- [WORK TASK]: Write out the lines of the records word for word, starting at the line containing "上海物流公司表示，钢材物流运输的发" and ending at the line containing "Ottici a Milano", with both of those lines included. Leave the pictures out of your answer.

- [PROVIDED RECORDS]:
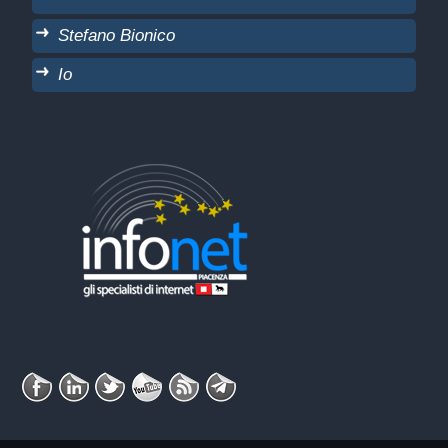
Stefano Bionico
Io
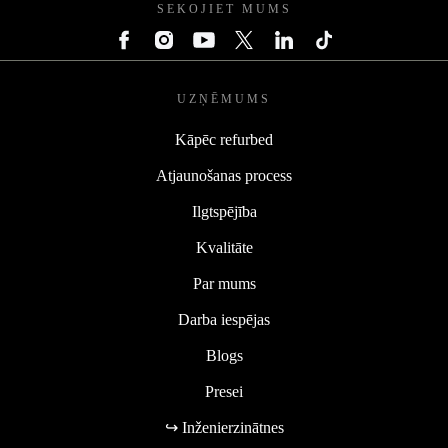
SEKOJIET MUMS
UZŅĒMUMS
Kāpēc refurbed
Atjaunošanas process
Ilgtspējība
Kvalitāte
Par mums
Darba iespējas
Blogs
Presei
↪ Inženierzinātnes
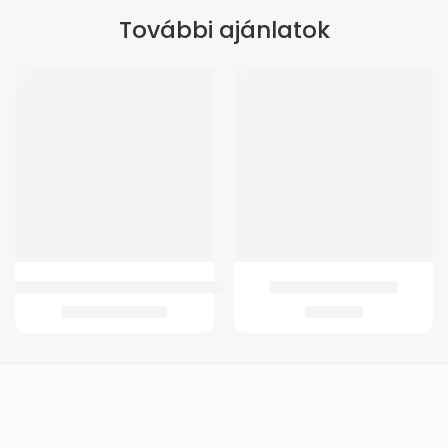
További ajánlatok
ÚJ
Botvéggumi GM 4372 Könyökmankóhoz
GMed Béka ujjrögzítő
470
Ft
–
495
Ft
1.243
Ft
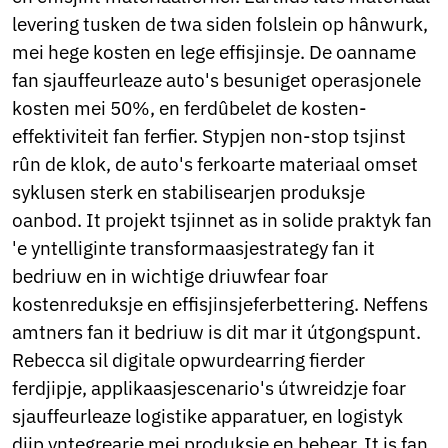
Ukrainian
levering tusken de twa siden folslein op hânwurk,
Urdu
Uzbek
mei hege kosten en lege effisjinsje. De oanname
Vietnamese
fan sjauffeurleaze auto's besuniget operasjonele
Welsh
kosten mei 50%, en ferdûbelet de kosten-
Xhosa
effektiviteit fan ferfier. Stypjen non-stop tsjinst
Yiddish
Yoruba
rûn de klok, de auto's ferkoarte materiaal omset
Zulu
syklusen sterk en stabilisearjen produksje
Kinyarwanda
oanbod. It projekt tsjinnet as in solide praktyk fan
Tatar
Oriya
'e yntelliginte transformaasjestrategy fan it
Turkmen
bedriuw en in wichtige driuwfear foar
Uyghur
kostenreduksje en effisjinsjeferbettering. Neffens
amtners fan it bedriuw is dit mar it útgongspunt.
Rebecca sil digitale opwurdearring fierder
ferdjipje, applikaasjescenario's útwreidzje foar
sjauffeurleaze logistike apparatuer, en logistyk
djip yntegrearje mei produksje en behear. It is fan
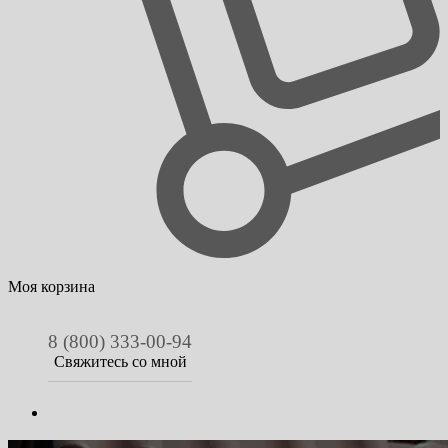
Моя корзина
8 (800) 333-00-94
Свяжитесь со мной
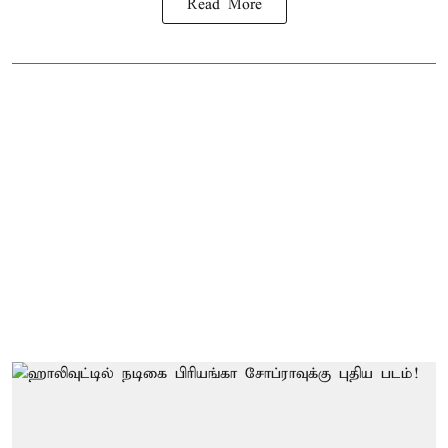
Read More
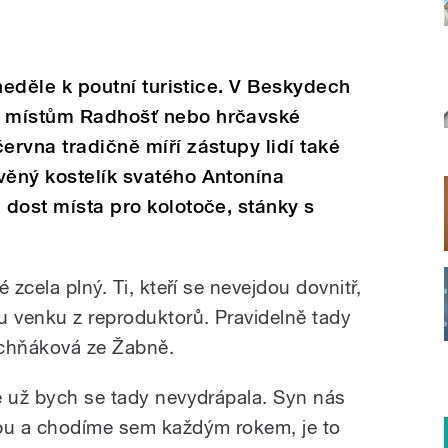
 neděle k poutní turistice. V Beskydech
m místům Radhošť nebo hrčavské
ervna tradičně míří zástupy lidí také
věný kostelík svatého Antonína
 dost místa pro kolotoče, stánky s
 zcela plný. Ti, kteří se nevejdou dovnitř,
 venku z reproduktorů. Pravidelně tady
rchňáková ze Žabně.
e už bych se tady nevydrápala. Syn nás
upu a chodíme sem každým rokem, je to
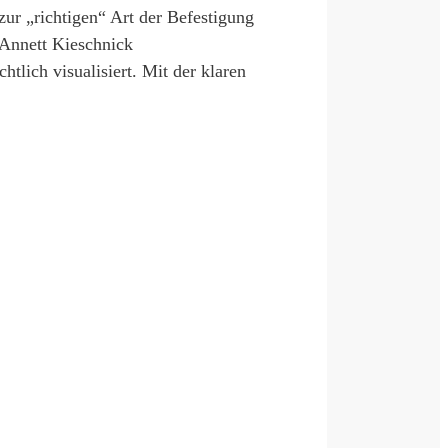
zur „richtigen“ Art der Befestigung
 Annett Kieschnick
tlich visualisiert. Mit der klaren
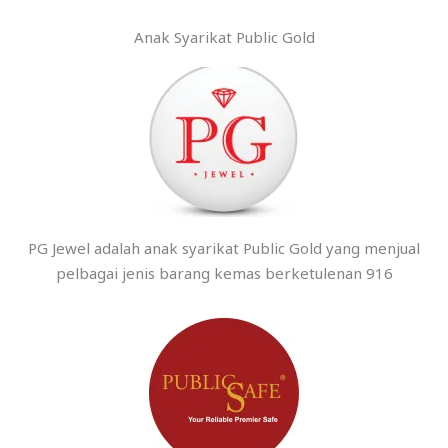
Anak Syarikat Public Gold
PG Jewel adalah anak syarikat Public Gold yang menjual
pelbagai jenis barang kemas berketulenan 916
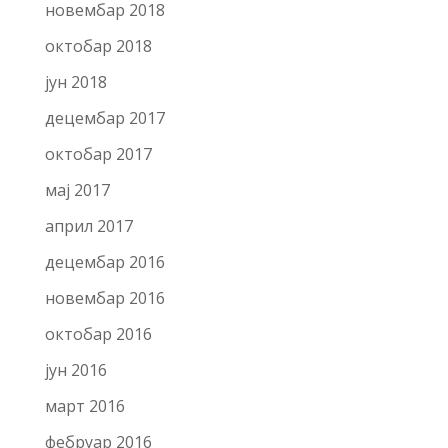
новембар 2018
октобар 2018
јун 2018
децембар 2017
октобар 2017
мај 2017
април 2017
децембар 2016
новембар 2016
октобар 2016
јун 2016
март 2016
фебруар 2016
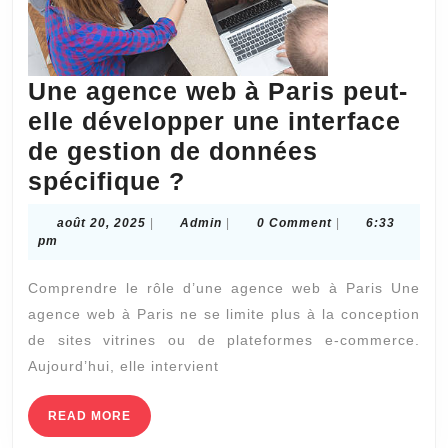
Une agence web à Paris peut-
elle développer une interface
de gestion de données
Une
spécifique ?
agence
août
Admin
août 20, 2025
|
Admin
|
0 Comment
|
6:33
web
20,
pm
2025
à
Comprendre le rôle d’une agence web à Paris Une
Paris
agence web à Paris ne se limite plus à la conception
peut-
de sites vitrines ou de plateformes e-commerce.
elle
Aujourd’hui, elle intervient
développer
une
READ
READ MORE
MORE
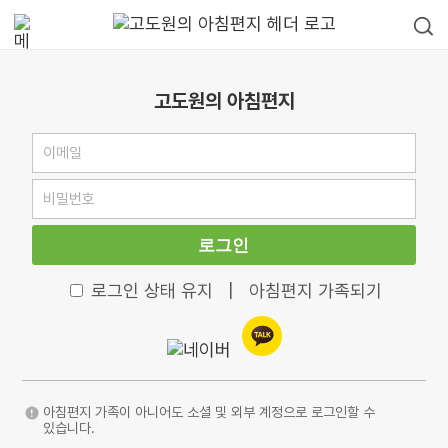
고도원의 아침편지
로그인
로그인 상태 유지
|
아침편지 가족되기
아침편지 가족이 아니어도 소셜 및 외부 계정으로 로그인할 수
있습니다.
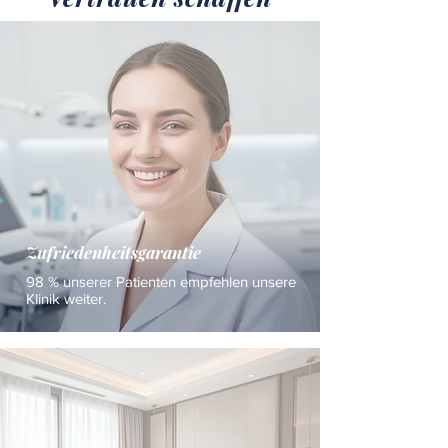
Zufriedenheitsgarantie
98 % unserer Patienten empfehlen unsere
Klinik weiter.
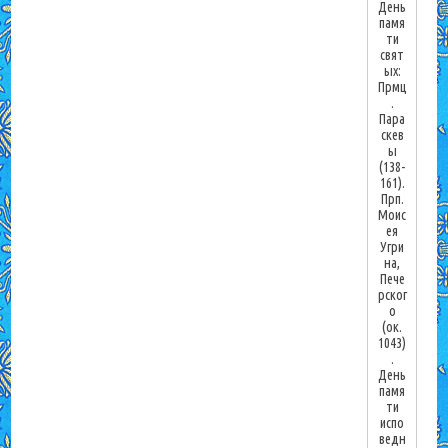
День
памя
ти
свят
ых:
Прмц
.
Пара
скев
ы
(138-
161).
Прп.
Моис
ея
Угри
на,
Пече
рског
о
(ок.
1043)
.
День
памя
ти
испо
ведн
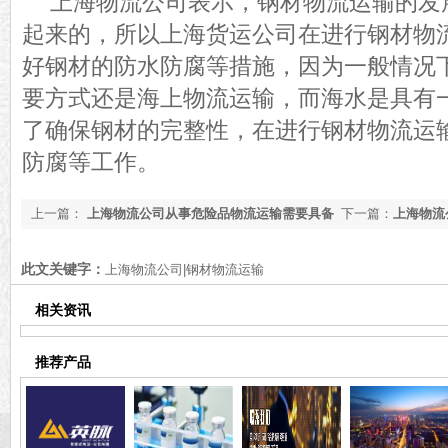
上海物流公司表示，钢材物流运输的发
起来的，所以上海货运公司在进行钢材物
好钢材的防水防腐等措施，因为一般情况
要方式还是海上物流运输，而海水是具有
了确保钢材的完整性，在进行钢材物流运
防腐等工作。
上一篇：
上海物流公司从事危险品物流运输需要具备
下一篇：
上海物流
的条件2
此文关键字：
上海物流公司|钢材物流运输
相关资讯
推荐产品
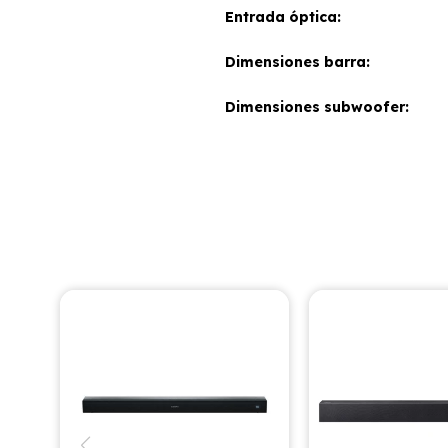
Entrada óptica
Dimensiones barra
Dimensiones subwoofer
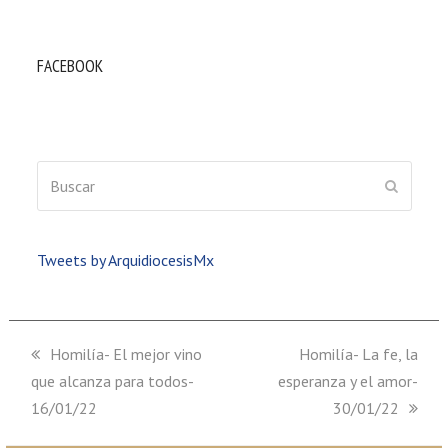
FACEBOOK
Buscar
ENVIAR
Tweets by ArquidiocesisMx
previous
Homilía- El mejor vino
next
Homilía- La fe, la
que alcanza para todos-
post:
esperanza y el amor-
post:
16/01/22
30/01/22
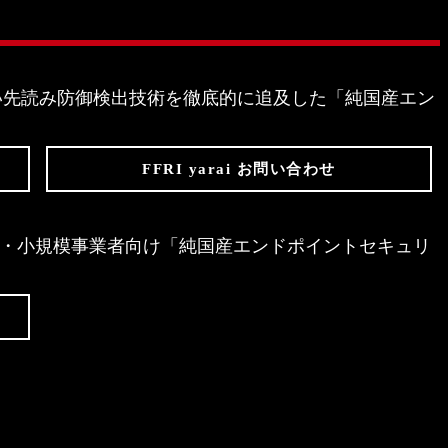
存しない先読み防御検出技術を徹底的に追及した「純国産エン
FFRI yarai お問い合わせ
Edition は、個人・小規模事業者向け「純国産エンドポイントセキュリ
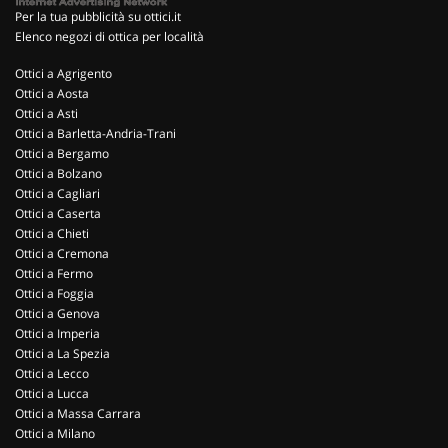
Per la tua pubblicità su ottici.it
Elenco negozi di ottica per località
Ottici a Agrigento
Ottici a Aosta
Ottici a Asti
Ottici a Barletta-Andria-Trani
Ottici a Bergamo
Ottici a Bolzano
Ottici a Cagliari
Ottici a Caserta
Ottici a Chieti
Ottici a Cremona
Ottici a Fermo
Ottici a Foggia
Ottici a Genova
Ottici a Imperia
Ottici a La Spezia
Ottici a Lecco
Ottici a Lucca
Ottici a Massa Carrara
Ottici a Milano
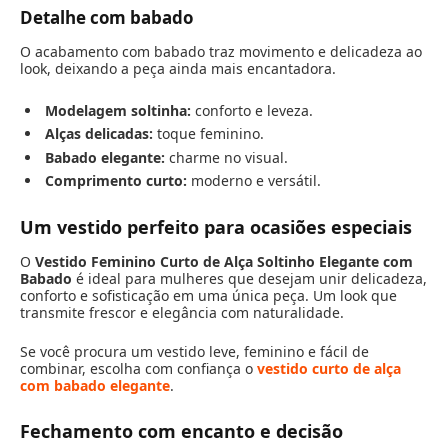
Detalhe com babado
O acabamento com babado traz movimento e delicadeza ao
look, deixando a peça ainda mais encantadora.
Modelagem soltinha:
conforto e leveza.
Alças delicadas:
toque feminino.
Babado elegante:
charme no visual.
Comprimento curto:
moderno e versátil.
Um vestido perfeito para ocasiões especiais
O
Vestido Feminino Curto de Alça Soltinho Elegante com
Babado
é ideal para mulheres que desejam unir delicadeza,
conforto e sofisticação em uma única peça. Um look que
transmite frescor e elegância com naturalidade.
Se você procura um vestido leve, feminino e fácil de
combinar, escolha com confiança o
vestido curto de alça
com babado elegante
.
Fechamento com encanto e decisão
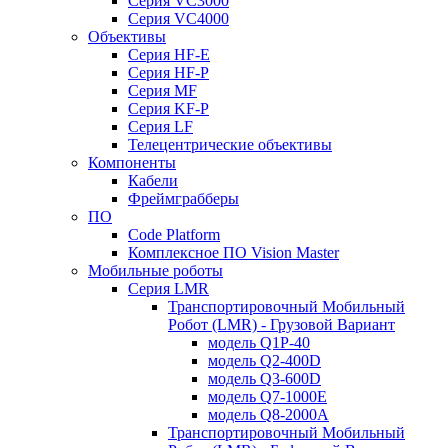
Серия VC3000
Серия VC4000
Объективы
Серия HF-E
Серия HF-P
Серия MF
Серия KF-P
Серия LF
Телецентрические объективы
Компоненты
Кабели
Фреймграбберы
ПО
Code Platform
Комплексное ПО Vision Master
Мобильные роботы
Серия LMR
Транспортировочный Мобильный
Робот (LMR) - Грузовой Вариант
модель Q1P-40
модель Q2-400D
модель Q3-600D
модель Q7-1000E
модель Q8-2000A
Транспортировочный Мобильный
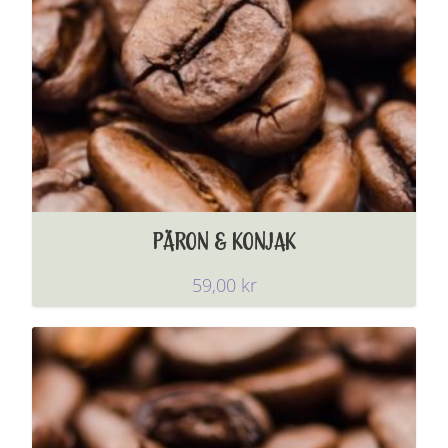
PÄRON & KONJAK
59,00
kr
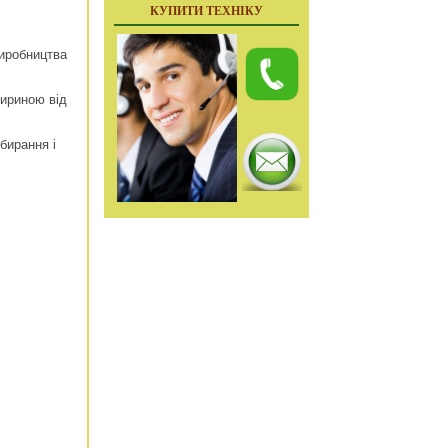
КУПИТИ ТЕХНІКУ
виробництва
шириною від
бирання і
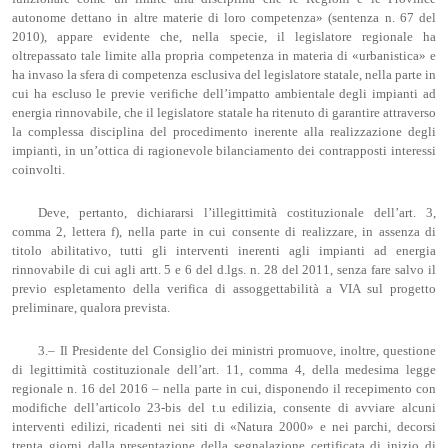
autonome dettano in altre materie di loro competenza» (sentenza n. 67 del
2010), appare evidente che, nella specie, il legislatore regionale ha
oltrepassato tale limite alla propria competenza in materia di «urbanistica» e
ha invaso la sfera di competenza esclusiva del legislatore statale, nella parte in
cui ha escluso le previe verifiche dell’impatto ambientale degli impianti ad
energia rinnovabile, che il legislatore statale ha ritenuto di garantire attraverso
la complessa disciplina del procedimento inerente alla realizzazione degli
impianti, in un’ottica di ragionevole bilanciamento dei contrapposti interessi
coinvolti.
Deve, pertanto, dichiararsi l’illegittimità costituzionale dell’art. 3,
comma 2, lettera f), nella parte in cui consente di realizzare, in assenza di
titolo abilitativo, tutti gli interventi inerenti agli impianti ad energia
rinnovabile di cui agli artt. 5 e 6 del d.lgs. n. 28 del 2011, senza fare salvo il
previo espletamento della verifica di assoggettabilità a VIA sul progetto
preliminare, qualora prevista.
3.– Il Presidente del Consiglio dei ministri promuove, inoltre, questione
di legittimità costituzionale dell’art. 11, comma 4, della medesima legge
regionale n. 16 del 2016 – nella parte in cui, disponendo il recepimento con
modifiche dell’articolo 23-bis del t.u edilizia, consente di avviare alcuni
interventi edilizi, ricadenti nei siti di «Natura 2000» e nei parchi, decorsi
trenta giorni dalla presentazione della segnalazione certificata di inizio di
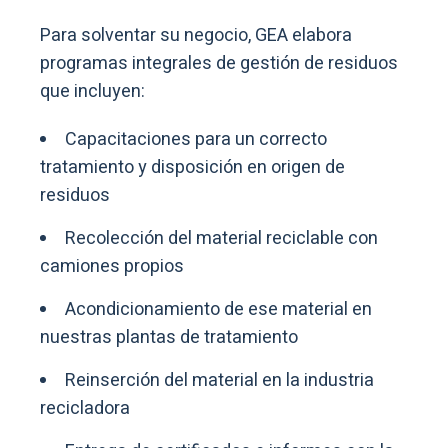
Para solventar su negocio, GEA elabora
programas integrales de gestión de residuos
que incluyen:
Capacitaciones para un correcto
tratamiento y disposición en origen de
residuos
Recolección del material reciclable con
camiones propios
Acondicionamiento de ese material en
nuestras plantas de tratamiento
Reinserción del material en la industria
recicladora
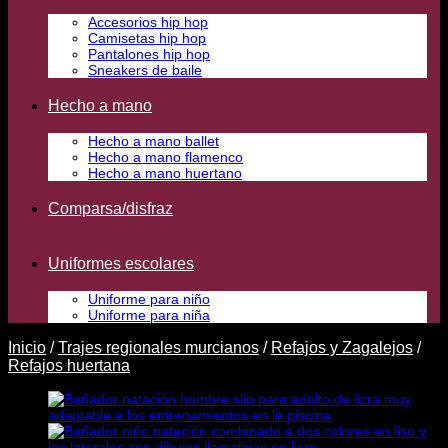
Accesorios hip hop
Camisetas hip hop
Pantalones hip hop
Sneakers de baile
Hecho a mano
Hecho a mano ballet
Hecho a mano flamenco
Hecho a mano huertano
Comparsa/disfraz
Uniformes escolares
Uniforme para niño
Uniforme para niña
Inicio
/
Trajes regionales murcianos
/
Refajos y Zagalejos
/
Refajos huertana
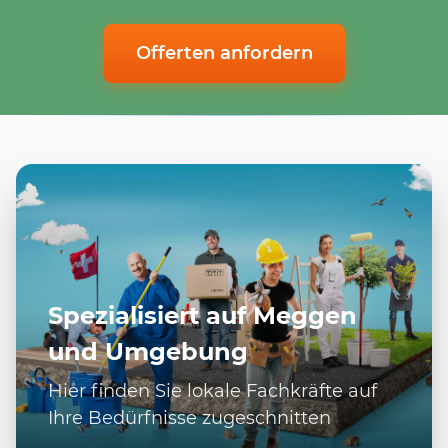
Offerten anfordern
Spezialisiert auf Meggen
und Umgebung
Hier finden Sie lokale Fachkräfte auf
Ihre Bedürfnisse zugeschnitten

- [WRITTEN SOLUTION]:
上海物流公司表示，钢材物流运输的发
起来的，所以上海货运公司在进行钢材物
好钢材的防水防腐等措施，因为一般情况
要方式还是海上物流运输，而海水是具有
了确保钢材的完整性，在进行钢材物流运
防腐等工作。
上一篇：
上海物流公司从事危险品物流运输需要具备
下一篇：
上海物流
的条件2
此文关键字：
上海物流公司|钢材物流运输
相关资讯
推荐产品
Entrada óptica
Dimensiones barra
Dimensiones subwoofer
FACEBOOK
Buscar
ENVIAR
Tweets by ArquidiocesisMx
previous
Homilía- El mejor vino
next
Homilía- La fe, la
que alcanza para todos-
post:
esperanza y el amor-
post:
16/01/22
30/01/22
存しない先読み防御検出技術を徹底的に追及した「純国産エン
FFRI yarai お問い合わせ
Edition は、個人・小規模事業者向け「純国産エンドポイントセキュリ
Per la tua pubblicità su ottici.it
Elenco negozi di ottica per località
Ottici a Agrigento
Ottici a Aosta
Ottici a Asti
Ottici a Barletta-Andria-Trani
Ottici a Bergamo
Ottici a Bolzano
Ottici a Cagliari
Ottici a Caserta
Ottici a Chieti
Ottici a Cremona
Ottici a Fermo
Ottici a Foggia
Ottici a Genova
Ottici a Imperia
Ottici a La Spezia
Ottici a Lecco
Ottici a Lucca
Ottici a Massa Carrara
Ottici a Milano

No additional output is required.